The system assigns this appointment a high-risk score and highlights it on the front desk dashboard three days before the visit. The coordinator calls the patient personally, confirms they are still planning to come, and notes the conversation. If the patient does not answer, the coordinator adds a waitlisted patient to the same slot as a backup.
Suggesting double-booking for a historically risky slot
Every Wednesday at 4pm, your practice has a slot reserved for follow-up visits. Over the past six months, that specific slot has been a no-show or last-minute cancellation 40% of the time. The provider ends up leaving early or sitting idle while other patients wait weeks for an appointment.
The No-Show Predictor identifies the pattern and suggests double-booking the Wednesday 4pm slot. When both patients show up, which happens less often than one might expect, the provider runs 15 minutes behind but sees an extra patient.
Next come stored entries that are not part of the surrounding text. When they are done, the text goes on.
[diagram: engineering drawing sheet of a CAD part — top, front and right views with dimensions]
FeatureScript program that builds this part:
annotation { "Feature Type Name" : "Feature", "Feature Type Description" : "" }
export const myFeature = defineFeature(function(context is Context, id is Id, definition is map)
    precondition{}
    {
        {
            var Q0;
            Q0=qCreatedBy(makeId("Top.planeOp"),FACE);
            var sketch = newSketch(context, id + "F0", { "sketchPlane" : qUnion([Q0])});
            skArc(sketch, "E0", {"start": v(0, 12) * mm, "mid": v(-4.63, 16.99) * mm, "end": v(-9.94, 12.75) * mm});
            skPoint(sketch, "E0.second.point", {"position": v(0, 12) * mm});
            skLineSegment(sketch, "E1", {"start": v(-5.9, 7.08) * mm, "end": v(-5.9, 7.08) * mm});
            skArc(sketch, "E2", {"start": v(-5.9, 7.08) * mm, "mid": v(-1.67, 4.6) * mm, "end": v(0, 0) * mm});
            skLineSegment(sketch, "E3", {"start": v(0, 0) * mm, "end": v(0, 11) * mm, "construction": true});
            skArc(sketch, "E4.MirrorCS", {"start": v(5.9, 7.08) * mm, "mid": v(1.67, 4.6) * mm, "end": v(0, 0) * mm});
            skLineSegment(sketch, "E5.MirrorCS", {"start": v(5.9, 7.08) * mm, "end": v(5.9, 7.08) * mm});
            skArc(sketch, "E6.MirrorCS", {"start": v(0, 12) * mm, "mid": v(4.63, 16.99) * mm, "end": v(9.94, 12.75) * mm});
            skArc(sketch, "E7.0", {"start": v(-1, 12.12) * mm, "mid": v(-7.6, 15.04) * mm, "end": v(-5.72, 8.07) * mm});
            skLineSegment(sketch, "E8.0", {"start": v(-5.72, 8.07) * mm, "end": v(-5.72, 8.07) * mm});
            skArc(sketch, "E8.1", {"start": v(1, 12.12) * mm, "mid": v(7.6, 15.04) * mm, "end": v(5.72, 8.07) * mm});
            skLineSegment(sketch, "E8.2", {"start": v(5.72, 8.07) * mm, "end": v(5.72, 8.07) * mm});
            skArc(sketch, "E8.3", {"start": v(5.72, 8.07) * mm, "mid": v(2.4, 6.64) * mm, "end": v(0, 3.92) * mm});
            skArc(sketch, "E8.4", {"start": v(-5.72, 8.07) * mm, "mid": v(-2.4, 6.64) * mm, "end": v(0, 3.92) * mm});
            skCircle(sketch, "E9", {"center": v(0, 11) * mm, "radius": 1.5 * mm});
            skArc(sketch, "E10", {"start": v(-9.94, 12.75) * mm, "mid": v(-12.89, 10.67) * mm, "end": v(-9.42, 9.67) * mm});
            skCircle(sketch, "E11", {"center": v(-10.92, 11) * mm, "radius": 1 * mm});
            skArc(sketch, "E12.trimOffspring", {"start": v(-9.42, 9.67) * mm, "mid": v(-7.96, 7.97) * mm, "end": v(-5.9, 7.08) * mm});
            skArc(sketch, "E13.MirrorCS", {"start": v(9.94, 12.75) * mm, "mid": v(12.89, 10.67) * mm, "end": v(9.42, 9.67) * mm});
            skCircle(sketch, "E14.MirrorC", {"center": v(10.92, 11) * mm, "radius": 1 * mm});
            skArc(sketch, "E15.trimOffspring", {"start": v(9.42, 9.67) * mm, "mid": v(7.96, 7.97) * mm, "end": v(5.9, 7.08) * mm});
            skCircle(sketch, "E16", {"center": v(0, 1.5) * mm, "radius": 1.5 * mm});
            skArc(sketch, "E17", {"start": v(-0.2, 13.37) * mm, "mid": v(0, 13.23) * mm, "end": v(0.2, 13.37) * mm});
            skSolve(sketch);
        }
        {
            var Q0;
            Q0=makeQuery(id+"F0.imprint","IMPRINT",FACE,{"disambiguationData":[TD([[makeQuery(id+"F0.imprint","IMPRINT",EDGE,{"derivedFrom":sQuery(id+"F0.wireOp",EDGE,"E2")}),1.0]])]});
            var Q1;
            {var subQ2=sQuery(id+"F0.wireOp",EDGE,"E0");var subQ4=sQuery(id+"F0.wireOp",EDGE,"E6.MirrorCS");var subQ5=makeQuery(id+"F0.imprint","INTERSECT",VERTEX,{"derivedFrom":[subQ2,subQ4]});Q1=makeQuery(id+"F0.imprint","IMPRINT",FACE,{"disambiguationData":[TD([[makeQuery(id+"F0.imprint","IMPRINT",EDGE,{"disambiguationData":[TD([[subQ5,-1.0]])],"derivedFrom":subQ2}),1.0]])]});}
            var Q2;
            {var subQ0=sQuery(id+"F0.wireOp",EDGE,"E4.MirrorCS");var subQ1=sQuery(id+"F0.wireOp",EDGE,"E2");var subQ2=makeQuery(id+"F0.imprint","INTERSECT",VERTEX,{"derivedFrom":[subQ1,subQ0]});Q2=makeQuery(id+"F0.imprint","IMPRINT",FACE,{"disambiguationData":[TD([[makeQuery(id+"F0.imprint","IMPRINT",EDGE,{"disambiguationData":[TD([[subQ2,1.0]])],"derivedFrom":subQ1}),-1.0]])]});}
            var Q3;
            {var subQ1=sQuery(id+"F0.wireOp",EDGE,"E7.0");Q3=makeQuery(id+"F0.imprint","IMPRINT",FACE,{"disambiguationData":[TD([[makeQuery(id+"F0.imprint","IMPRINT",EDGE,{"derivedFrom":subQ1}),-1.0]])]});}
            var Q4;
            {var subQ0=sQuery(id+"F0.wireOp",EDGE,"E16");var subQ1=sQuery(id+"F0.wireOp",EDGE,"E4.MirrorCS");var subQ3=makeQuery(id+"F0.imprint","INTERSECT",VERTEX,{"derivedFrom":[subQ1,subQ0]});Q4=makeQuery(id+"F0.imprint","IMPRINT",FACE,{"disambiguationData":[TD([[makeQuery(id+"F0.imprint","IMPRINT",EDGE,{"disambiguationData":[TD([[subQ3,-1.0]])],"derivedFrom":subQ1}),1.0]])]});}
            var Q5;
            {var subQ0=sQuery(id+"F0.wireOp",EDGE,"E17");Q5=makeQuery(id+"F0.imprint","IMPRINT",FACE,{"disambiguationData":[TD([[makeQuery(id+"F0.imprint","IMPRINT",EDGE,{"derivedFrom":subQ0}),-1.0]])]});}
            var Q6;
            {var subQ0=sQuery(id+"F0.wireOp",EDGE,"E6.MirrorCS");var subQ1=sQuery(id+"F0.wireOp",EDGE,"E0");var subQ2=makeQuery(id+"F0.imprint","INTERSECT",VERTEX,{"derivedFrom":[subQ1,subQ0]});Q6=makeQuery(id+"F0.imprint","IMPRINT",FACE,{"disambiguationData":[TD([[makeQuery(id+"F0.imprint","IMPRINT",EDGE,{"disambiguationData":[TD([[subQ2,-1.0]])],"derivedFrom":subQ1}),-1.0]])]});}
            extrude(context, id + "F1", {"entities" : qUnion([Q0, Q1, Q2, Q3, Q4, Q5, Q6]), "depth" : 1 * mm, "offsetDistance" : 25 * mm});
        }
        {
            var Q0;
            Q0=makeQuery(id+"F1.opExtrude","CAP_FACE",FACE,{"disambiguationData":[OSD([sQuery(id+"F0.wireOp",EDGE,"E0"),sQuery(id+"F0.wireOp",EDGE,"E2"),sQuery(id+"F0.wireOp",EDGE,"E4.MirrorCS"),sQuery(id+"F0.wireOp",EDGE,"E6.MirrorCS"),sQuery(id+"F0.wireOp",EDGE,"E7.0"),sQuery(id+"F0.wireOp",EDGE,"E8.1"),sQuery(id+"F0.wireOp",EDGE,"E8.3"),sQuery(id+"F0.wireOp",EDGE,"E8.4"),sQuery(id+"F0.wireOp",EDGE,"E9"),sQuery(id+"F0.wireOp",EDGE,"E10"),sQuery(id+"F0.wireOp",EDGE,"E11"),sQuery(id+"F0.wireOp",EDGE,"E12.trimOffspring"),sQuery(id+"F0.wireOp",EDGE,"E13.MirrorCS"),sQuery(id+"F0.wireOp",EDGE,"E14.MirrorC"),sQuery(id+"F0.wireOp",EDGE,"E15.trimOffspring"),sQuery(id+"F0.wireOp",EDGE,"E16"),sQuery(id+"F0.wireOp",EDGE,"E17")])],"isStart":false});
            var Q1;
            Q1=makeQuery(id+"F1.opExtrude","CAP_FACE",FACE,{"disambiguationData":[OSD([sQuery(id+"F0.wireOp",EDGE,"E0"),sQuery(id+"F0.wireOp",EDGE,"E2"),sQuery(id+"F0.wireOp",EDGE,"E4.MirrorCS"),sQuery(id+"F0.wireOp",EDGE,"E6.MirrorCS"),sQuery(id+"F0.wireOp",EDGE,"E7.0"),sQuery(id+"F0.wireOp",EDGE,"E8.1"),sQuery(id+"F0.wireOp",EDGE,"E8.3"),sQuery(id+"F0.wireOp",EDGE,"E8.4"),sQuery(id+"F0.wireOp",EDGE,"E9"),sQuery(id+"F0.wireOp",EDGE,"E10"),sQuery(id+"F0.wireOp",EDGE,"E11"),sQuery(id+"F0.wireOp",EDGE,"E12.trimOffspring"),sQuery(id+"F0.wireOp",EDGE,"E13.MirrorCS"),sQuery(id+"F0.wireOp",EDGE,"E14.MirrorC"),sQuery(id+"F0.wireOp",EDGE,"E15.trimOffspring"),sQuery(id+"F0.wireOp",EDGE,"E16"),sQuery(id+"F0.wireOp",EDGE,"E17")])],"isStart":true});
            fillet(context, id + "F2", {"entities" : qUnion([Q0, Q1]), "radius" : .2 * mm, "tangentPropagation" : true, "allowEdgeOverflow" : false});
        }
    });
When one does not show, the provider's time is still used productively. Over time, the net effect is better utilization of that slot.
Common questions
Questions about No-Show Predictor
What data does the no-show predictor use to calculate risk?
The system uses several categories of data. Patient-level factors include their attendance history, how many past appointments they have missed or cancelled late, and whether they confirmed through reminders. Appointment-level factors include the day of the week, time of day, how far in advance the appointment was booked, and the appointment type. External factors include weather forecasts for the day of the visit. All of this data comes from your existing Curowell system, so there is no extra data entry required.
Will the system automatically overbook my providers without asking?
No. Overbooking suggestions are just that: suggestions. They appear as recommendations on the front desk dashboard with an explanation of why the system thinks overbooking is appropriate for that specific slot. Your staff decides whether to act on the recommendation. You can also set a maximum overbooking limit per provider per day, so even if your front desk accepts every suggestion, no provider ends up with more than one or two extra patients in a day.
How accurate is the no-show prediction?
Accuracy improves as the system collects more data from your practice. In the first few weeks, it relies primarily on general patterns, like 'Monday morning slots have higher no-show rates' and 'patients who did not confirm their reminder are more likely to miss their appointment.' As it processes more of your practice's history, it gets better at identifying patient-specific and slot-specific patterns. Most practices see meaningful accuracy within the first two to three months, and the system continues to refine itself over time as attendance data accumulates.